Comment choisir le prestataire extérieur qui va effectuer des opérations à distance sur l’outil de production ?

D. B. Si la personne qui se connecte à distance ne respecte pas les bonnes pratiques sur son poste, ou si le système de protection du prestataire est insuffisant, on s’expose à des risques. À l’heure actuelle, on peut avoir plusieurs types de certification. Certains constructeurs ont des systèmes certifiés par des organismes, comme l’Anssi en France, qui valide le niveau de sécurité du produit. Concernant les prestataires de maintenance à distance, il existe un référentiel Pams (Prestataire d’administration et de maintenance sécurisée) pour sécuriser les systèmes d’administration, qu’ils soient bureautiques ou industriels. À l’heure actuelle, il faut dire que ce référentiel existe, mais qu’il n’a pas encore été massivement adopté par l’ensemble des acteurs. Ce qui montre qu’il reste encore beaucoup de sensibilisation à faire autour de la problématique. En attendant, les exploitants et les fournisseurs travaillent sur les contrats et fonctionnent avec des annexes de sécurité spécifiant les exigences contractuelles sur le sujet. C’est important car c’est le seul moyen pour avoir un levier et faire appliquer ces mesures de sécurité. D’autant qu’on assiste de plus en plus à des attaques par la supply-chain. L’attaquant cible un sous-traitant, plus vulnérable, pour percer la défense d’un plus gros.

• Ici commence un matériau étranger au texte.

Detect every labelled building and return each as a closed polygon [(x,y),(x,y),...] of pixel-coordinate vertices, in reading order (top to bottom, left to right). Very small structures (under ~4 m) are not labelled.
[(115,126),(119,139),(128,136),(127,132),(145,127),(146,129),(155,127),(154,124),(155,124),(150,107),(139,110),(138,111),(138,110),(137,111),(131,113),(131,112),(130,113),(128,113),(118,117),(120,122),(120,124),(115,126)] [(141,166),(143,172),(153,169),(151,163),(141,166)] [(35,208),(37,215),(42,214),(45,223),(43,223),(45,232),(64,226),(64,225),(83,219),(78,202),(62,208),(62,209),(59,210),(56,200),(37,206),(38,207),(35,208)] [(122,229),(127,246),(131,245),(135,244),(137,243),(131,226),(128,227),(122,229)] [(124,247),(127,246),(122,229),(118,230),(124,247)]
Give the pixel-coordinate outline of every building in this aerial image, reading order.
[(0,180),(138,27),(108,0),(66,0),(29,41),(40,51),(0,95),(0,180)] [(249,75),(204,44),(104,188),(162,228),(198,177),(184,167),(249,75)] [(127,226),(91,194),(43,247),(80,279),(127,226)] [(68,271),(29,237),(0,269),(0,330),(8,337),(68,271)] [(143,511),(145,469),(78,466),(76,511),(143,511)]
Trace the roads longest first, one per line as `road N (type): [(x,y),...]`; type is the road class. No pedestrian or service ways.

[1] SLA : Service-Level Agreement ou « entente de niveau de service ». C’est un document qui définit la qualité de service, la prestation prescrite entre un fournisseur de service et un client.
[2] Scada : système de contrôle et d’acquisition de données en temps réel.


Article extrait du n° 563 de Face au Risque : « Coactivité : gérer la sous-traitance » (juin 2020).